Attività richieste |
**1.** Riscrivi il brano sul turismo religioso da "Manca una norma" a "chiara a riguardo.", sostituendo "legislazione" con "normativa".
**2.** Secondo il brano sul turismo religioso, quale legge è meglio conosciuta come Legge Delrio?

Manca una norma parallela relativa al turismo religioso, ma come si è avuto modo di segnalare, la legislazione, in particolare quella regionale, è oramai sufficientemente chiara a riguardo.

Il legame tra turismo culturale e religioso è forte e trova il suo elemento di connessione proprio nel patrimonio culturale di interesse religioso, con una propensione all’inclusione anche del patrimonio immateriale specie con riferimento agli itinerari turistici religiosi. Non a caso alcune Regioni (es. Campania, Liguria, Piemonte, Toscana, Veneto) fin da subito hanno proposto una lettura normativa del fenomeno necessariamente congiunta (turismo culturale religioso). Più che di sovrapposizione si può parlare di intersezioni tra due dimensioni che per molti aspetti trovano un reciproco completamento con il comune denominatore del territorio e delle esperienze storiche culturali e religiose in esso radicate. Rimangono in ogni caso le distinzioni non esaurendosi entrambi l’uno nell’altro. Va inoltre sottolineato come il turismo religioso, specie nella sua estrinsecazione della valorizzazione di cammini e itinerari, si proponga anche come punto di riferimento per il turismo ambientale (rectius: turismo della natura e faunistico, art. 22, 2° comma lett. f) e art. 29 del Codice del turismo). L’esempio della tutela del Parco dei Sacri Monti proposto dalle Regioni Piemonte e Lombardia e della stessa Via Francigena è emblematico e non meno significativo è l’impegno della Chiesa cattolica a favore dei Parchi culturali ecclesiastici.

5. Le funzioni amministrative e il ruolo del privato

Detto della potestà legislativa, va segnalato che dal punto di vista delle funzioni amministrative la formulazione dell’art. 118, 1° comma della Costituzione, come novellato dalla riforma del 2001, secondo il quale queste vanno “attribuite ai Comuni salvo che, per assicurarne l’esercizio unitario, siano conferite a Province, Città metropolitane, Regioni e Stato, sulla base dei princìpi di sussidiarietà, differenziazione ed adeguatezza” non manca di impattare anche in relazione alle competenze sul turismo. Queste vengono attratte verso la Regione in forza della riserva legislativa, ma motivi di adeguatezza e differenziazione giustificano una competenza amministrativa anche statuale (Corte costituzionale, sentenza n. 90 del 2006) ovviamente solo in relazione ai compiti che, nel rispetto del principio di sussidiarietà, non possano essere riconosciuti a livello locale per ragioni di adeguatezza. Ne deriva per le Regioni, inoltre, un obbligo di conferimento agli enti locali salvo il mantenimento o l’attrazione verso altri soggetti per ragioni di adeguatezza differenziazione. In questo quadro va collocata la legge n. 56 del 2014 (meglio conosciuta come Legge Delrio) che a completamento (seppur tardivo) della riforma Costituzionale del 2001 ha provveduto ad un riordino delle funzioni amministrative con un impatto peculiare sulle Province (in fase di smantellamento, mai per altro realizzato, ed ora in odore di rilancio).

Dati forniti |
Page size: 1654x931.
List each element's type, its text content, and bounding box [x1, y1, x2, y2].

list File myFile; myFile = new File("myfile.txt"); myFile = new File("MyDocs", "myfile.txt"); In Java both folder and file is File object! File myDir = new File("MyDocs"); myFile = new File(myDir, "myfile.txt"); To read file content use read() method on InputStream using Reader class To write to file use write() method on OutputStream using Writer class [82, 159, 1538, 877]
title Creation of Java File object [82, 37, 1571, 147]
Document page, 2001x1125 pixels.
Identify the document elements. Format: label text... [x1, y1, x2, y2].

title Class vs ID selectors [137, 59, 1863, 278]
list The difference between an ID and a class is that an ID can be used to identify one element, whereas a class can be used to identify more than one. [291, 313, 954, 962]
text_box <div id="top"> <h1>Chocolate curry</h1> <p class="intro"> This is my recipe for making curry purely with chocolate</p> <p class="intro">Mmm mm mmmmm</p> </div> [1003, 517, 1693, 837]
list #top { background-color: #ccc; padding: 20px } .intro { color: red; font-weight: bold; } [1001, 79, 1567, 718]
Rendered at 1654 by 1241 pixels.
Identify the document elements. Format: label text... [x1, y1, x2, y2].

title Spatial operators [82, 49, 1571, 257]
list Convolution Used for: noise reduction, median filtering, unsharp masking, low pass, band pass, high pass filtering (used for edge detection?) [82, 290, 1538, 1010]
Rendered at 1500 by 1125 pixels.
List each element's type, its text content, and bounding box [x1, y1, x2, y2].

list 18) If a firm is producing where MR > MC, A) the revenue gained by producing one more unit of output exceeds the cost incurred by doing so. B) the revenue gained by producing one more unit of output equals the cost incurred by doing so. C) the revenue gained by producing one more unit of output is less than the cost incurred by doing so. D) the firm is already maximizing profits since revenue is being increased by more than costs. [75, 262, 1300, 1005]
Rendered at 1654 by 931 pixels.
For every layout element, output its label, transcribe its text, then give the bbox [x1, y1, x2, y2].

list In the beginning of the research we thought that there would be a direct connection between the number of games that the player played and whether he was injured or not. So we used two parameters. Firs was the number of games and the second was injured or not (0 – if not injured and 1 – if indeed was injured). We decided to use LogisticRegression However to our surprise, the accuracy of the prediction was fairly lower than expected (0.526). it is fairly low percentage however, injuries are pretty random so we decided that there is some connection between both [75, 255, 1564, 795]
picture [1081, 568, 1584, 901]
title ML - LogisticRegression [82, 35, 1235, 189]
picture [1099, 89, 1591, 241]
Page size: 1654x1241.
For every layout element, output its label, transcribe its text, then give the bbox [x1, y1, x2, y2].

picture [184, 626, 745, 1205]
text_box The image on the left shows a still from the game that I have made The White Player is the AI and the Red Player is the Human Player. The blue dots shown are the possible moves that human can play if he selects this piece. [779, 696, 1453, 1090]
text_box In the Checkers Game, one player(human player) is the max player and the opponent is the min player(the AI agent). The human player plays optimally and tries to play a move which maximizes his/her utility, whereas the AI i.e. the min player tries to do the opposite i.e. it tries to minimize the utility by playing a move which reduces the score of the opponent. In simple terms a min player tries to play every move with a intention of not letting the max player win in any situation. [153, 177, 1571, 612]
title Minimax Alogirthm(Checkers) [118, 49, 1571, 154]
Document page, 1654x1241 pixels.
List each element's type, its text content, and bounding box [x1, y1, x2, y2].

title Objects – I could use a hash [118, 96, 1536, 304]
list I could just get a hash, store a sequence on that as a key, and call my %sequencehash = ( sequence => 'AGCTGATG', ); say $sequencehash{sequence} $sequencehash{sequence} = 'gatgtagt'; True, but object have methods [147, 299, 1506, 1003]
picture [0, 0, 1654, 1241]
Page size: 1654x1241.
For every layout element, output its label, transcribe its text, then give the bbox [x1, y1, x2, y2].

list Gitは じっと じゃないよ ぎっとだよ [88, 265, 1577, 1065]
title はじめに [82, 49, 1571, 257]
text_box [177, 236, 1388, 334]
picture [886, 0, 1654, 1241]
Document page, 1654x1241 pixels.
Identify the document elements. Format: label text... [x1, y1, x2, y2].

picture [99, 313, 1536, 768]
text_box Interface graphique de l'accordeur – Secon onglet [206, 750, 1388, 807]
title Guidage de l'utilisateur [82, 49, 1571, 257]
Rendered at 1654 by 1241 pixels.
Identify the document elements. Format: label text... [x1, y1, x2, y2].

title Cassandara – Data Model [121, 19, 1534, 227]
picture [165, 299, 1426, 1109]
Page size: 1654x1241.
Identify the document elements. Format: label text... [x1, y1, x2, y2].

Soluzioni |
**1.**
Manca una norma parallela relativa al turismo religioso, ma come si è avuto modo di segnalare, la normativa, in particolare quella regionale, è oramai sufficientemente chiara a riguardo.

**2.** La legge n. 56 del 2014.